Task =>
Omitting every picture, output the records below exactly, please.

--- START ---

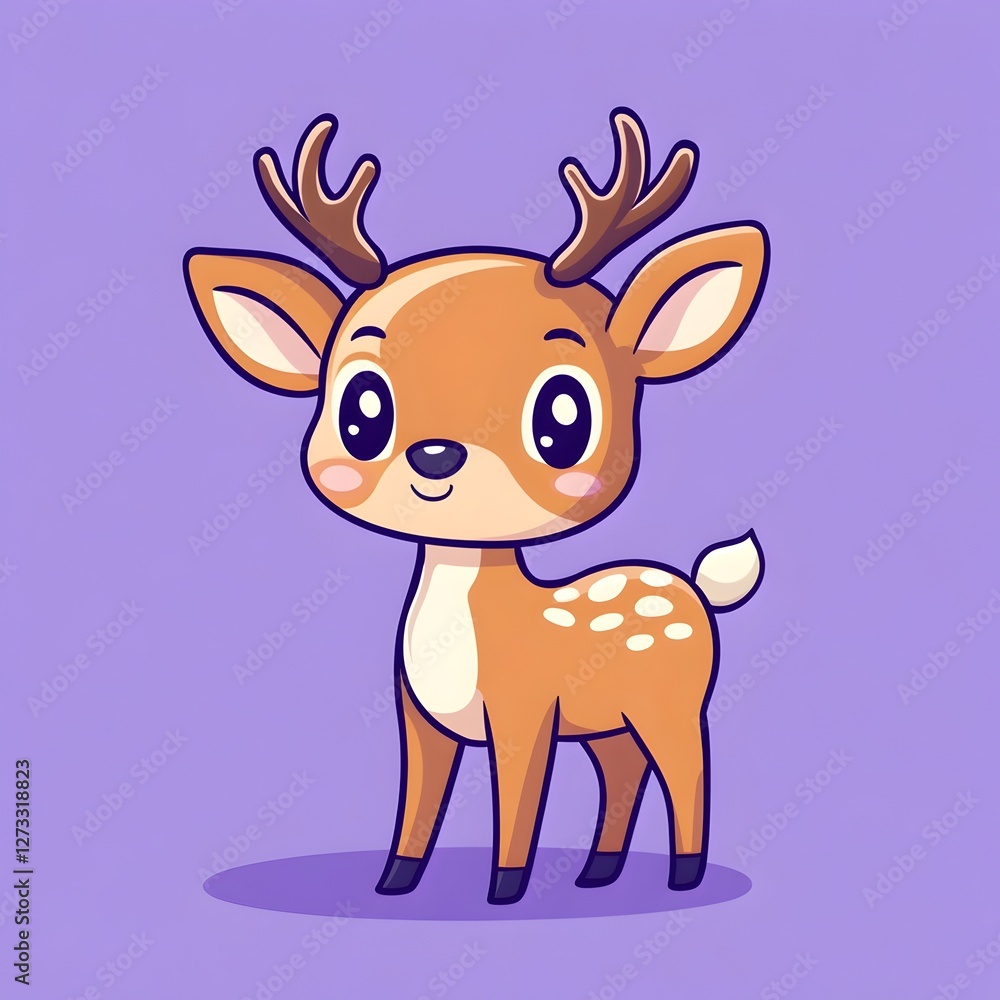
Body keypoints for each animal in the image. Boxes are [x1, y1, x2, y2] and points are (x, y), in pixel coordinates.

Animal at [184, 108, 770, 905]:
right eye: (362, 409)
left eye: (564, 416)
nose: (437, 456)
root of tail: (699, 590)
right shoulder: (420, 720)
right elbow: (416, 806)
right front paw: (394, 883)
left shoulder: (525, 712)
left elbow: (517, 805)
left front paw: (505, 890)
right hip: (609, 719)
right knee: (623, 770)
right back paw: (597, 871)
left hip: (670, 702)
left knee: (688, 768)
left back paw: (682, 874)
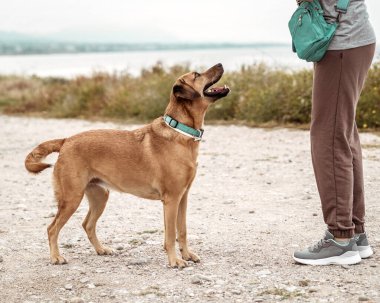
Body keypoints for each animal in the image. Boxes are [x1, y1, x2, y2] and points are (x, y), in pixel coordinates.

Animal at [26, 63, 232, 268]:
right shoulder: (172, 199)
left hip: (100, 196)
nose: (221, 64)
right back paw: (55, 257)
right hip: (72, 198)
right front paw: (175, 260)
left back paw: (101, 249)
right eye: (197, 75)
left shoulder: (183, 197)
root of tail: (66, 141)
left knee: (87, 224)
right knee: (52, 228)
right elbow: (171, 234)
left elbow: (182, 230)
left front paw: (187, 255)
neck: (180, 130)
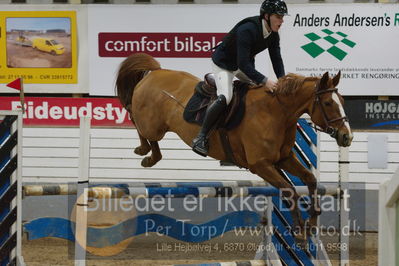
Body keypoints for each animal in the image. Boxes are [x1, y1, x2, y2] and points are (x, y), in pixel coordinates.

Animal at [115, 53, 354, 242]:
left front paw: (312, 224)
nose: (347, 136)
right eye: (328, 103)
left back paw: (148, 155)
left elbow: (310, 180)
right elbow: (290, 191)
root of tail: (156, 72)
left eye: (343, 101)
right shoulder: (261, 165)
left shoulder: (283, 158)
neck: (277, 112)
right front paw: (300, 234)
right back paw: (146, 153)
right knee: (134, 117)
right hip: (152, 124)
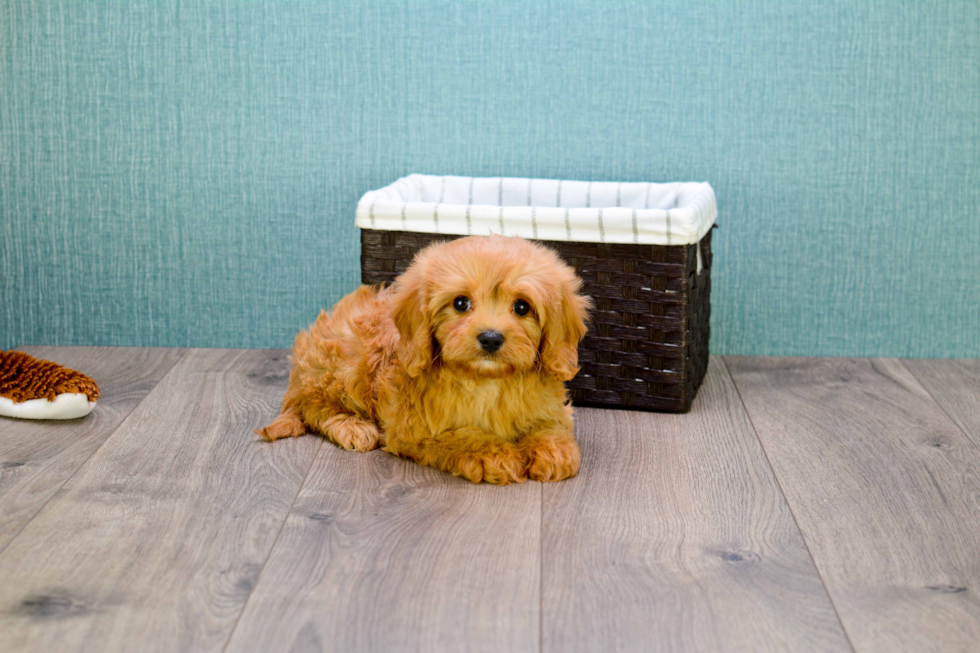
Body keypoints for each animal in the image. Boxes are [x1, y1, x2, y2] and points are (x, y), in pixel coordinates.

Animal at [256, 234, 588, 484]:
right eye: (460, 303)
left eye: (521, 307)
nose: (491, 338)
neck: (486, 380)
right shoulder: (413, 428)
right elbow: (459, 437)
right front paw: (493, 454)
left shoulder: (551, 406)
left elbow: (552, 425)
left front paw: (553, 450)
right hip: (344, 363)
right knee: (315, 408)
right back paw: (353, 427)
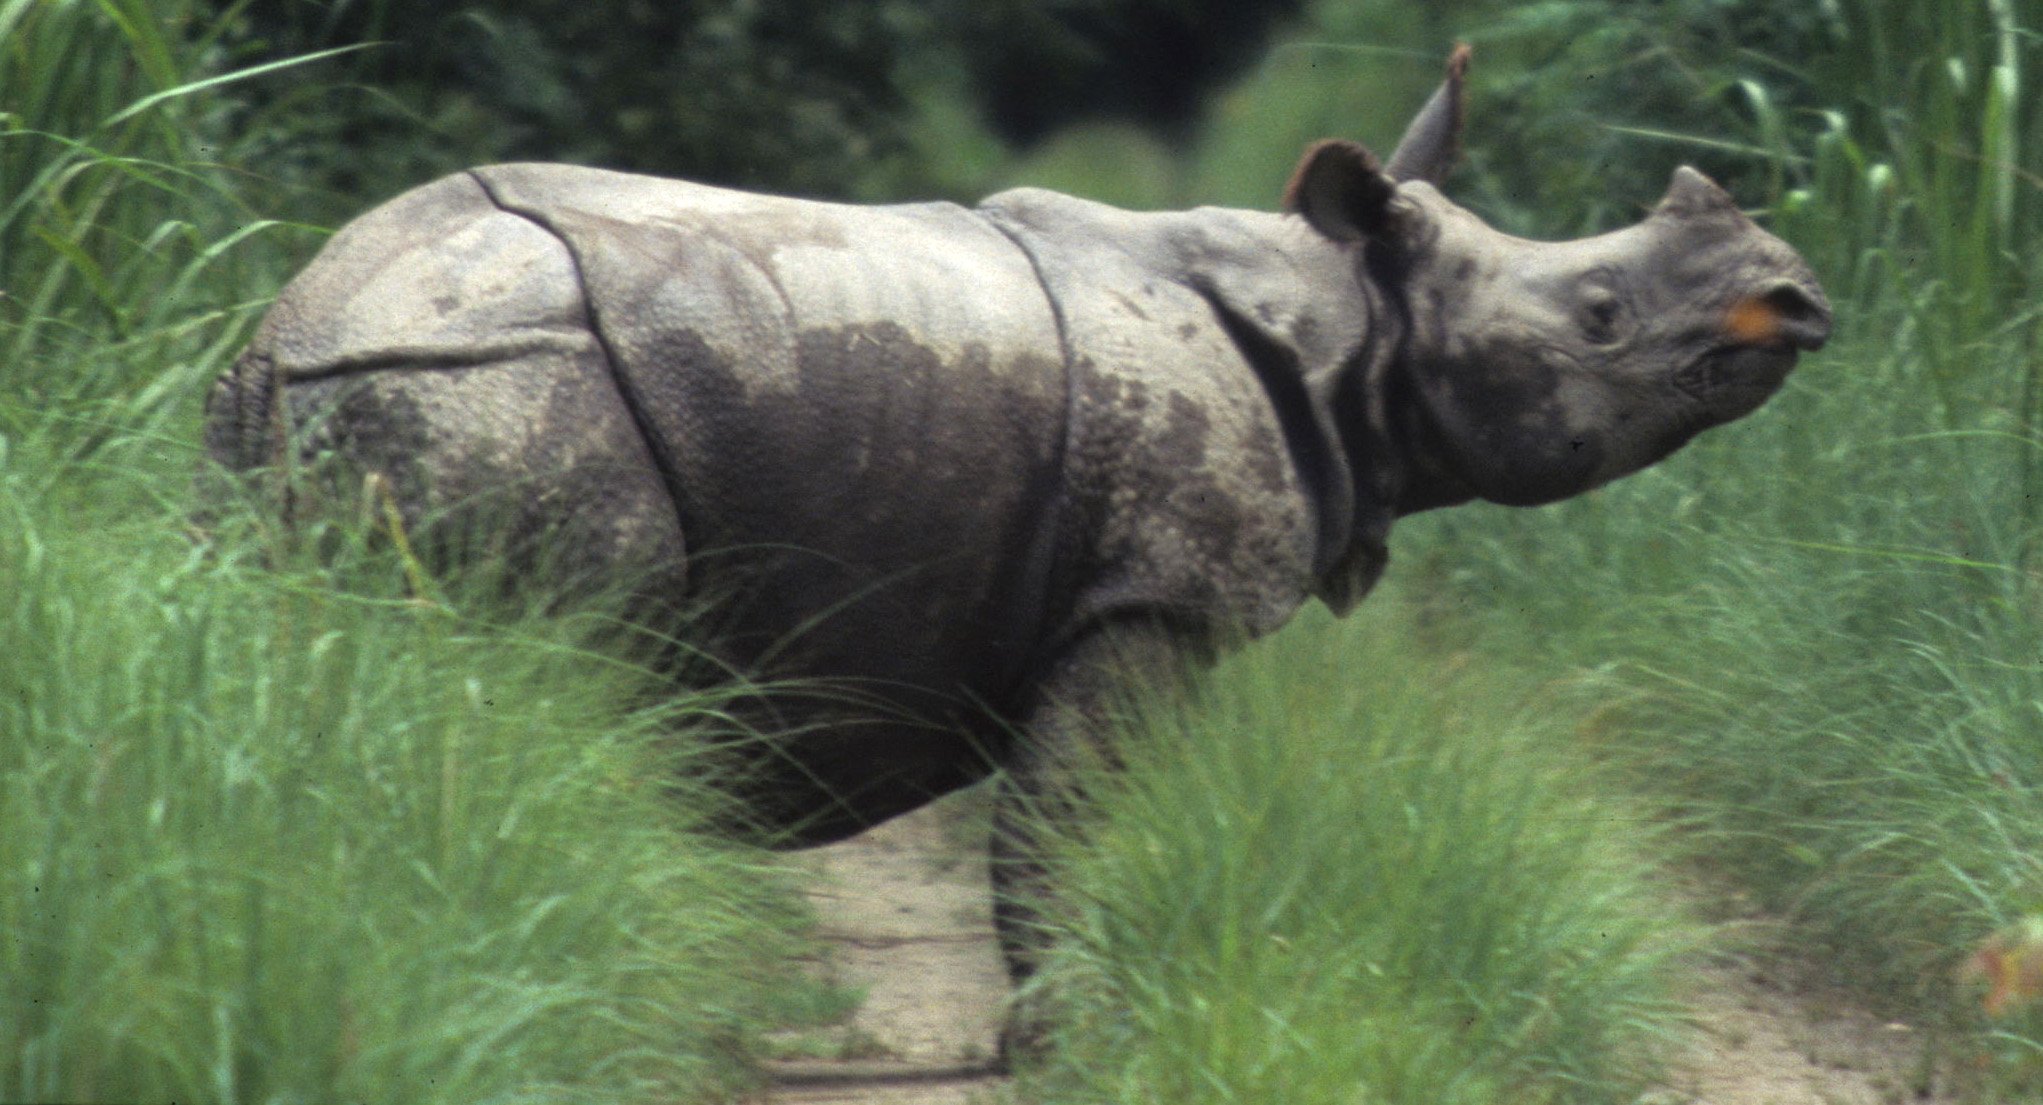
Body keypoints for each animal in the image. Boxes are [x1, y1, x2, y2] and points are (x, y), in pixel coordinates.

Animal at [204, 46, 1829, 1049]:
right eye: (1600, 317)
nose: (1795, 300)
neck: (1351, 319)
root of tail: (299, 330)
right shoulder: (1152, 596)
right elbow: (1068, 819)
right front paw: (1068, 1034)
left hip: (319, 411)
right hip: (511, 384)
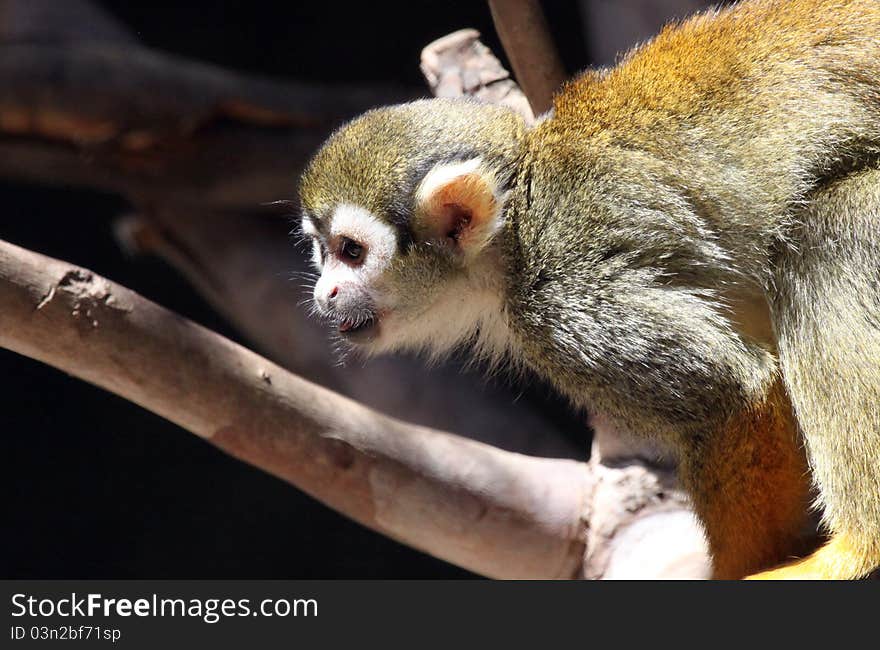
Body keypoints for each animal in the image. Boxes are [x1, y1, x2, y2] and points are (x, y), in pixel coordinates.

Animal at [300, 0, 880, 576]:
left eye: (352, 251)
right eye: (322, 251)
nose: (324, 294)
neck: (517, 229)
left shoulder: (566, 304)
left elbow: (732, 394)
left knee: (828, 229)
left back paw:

--- END ---

Result of this task =>
Body keypoints for each animal in the image. Boxes are [x1, y1, x2, y2] and points are (x, y), in pixel coordinates.

Animal at [184, 108, 770, 905]:
right eye: (362, 409)
left eye: (564, 416)
nose: (437, 456)
root of tail: (699, 590)
right shoulder: (420, 720)
right elbow: (416, 806)
right front paw: (394, 883)
left shoulder: (525, 712)
left elbow: (517, 805)
left front paw: (505, 890)
right hip: (609, 719)
right knee: (623, 770)
right back paw: (597, 871)
left hip: (670, 702)
left knee: (688, 768)
left back paw: (682, 874)
Body keypoints for each animal in the image. Boxes are [x1, y1, x2, y2] and points are (x, y), in pixel coordinates.

Animal at [26, 63, 232, 268]:
right shoulder: (172, 199)
left hip: (100, 196)
nose: (221, 64)
right back paw: (55, 257)
right hip: (72, 198)
right front paw: (175, 260)
left back paw: (101, 249)
right eye: (197, 75)
left shoulder: (183, 197)
root of tail: (66, 141)
left knee: (87, 224)
right knee: (52, 228)
right elbow: (171, 234)
left elbow: (182, 230)
left front paw: (187, 255)
neck: (180, 130)
Body keypoints for each animal in the image. Boxes are [x1, y1, x2, y2] and points are (x, y), in pixel coordinates.

Animal at [115, 53, 354, 242]:
left front paw: (312, 224)
nose: (347, 136)
right eye: (328, 103)
left back paw: (148, 155)
left elbow: (310, 180)
right elbow: (290, 191)
root of tail: (156, 72)
left eye: (343, 101)
right shoulder: (261, 165)
left shoulder: (283, 158)
neck: (277, 112)
right front paw: (300, 234)
right back paw: (146, 153)
right knee: (134, 117)
right hip: (152, 124)
Body keypoints for each animal in the image. Boxes are [x1, y1, x2, y2] and points are (x, y), in pixel coordinates.

Animal at [256, 234, 588, 484]:
right eye: (460, 303)
left eye: (521, 307)
nose: (491, 338)
neck: (486, 380)
right shoulder: (413, 428)
right elbow: (459, 437)
right front paw: (493, 454)
left shoulder: (551, 406)
left elbow: (552, 425)
left front paw: (553, 450)
right hip: (344, 363)
right knee: (315, 408)
right back paw: (353, 427)
Body keypoints for each animal in the image. Boxes are [x1, y1, x2, y2] and points are (x, y), in pixel coordinates.

Animal at [204, 46, 1829, 1049]:
right eye: (1600, 317)
nose: (1795, 300)
neck: (1351, 319)
root of tail: (299, 330)
right shoulder: (1152, 596)
right elbow: (1068, 819)
right front paw: (1068, 1034)
left hip: (319, 411)
right hip: (511, 384)
Body keypoints for each animal in the image. Boxes are [x1, y1, x2, y2] and points are (x, y), in pixel coordinates.

Animal at [300, 0, 880, 576]:
left eye: (352, 251)
right eye: (322, 251)
nose: (324, 294)
neck: (517, 229)
left shoulder: (566, 304)
left elbow: (732, 394)
left knee: (828, 229)
left back paw:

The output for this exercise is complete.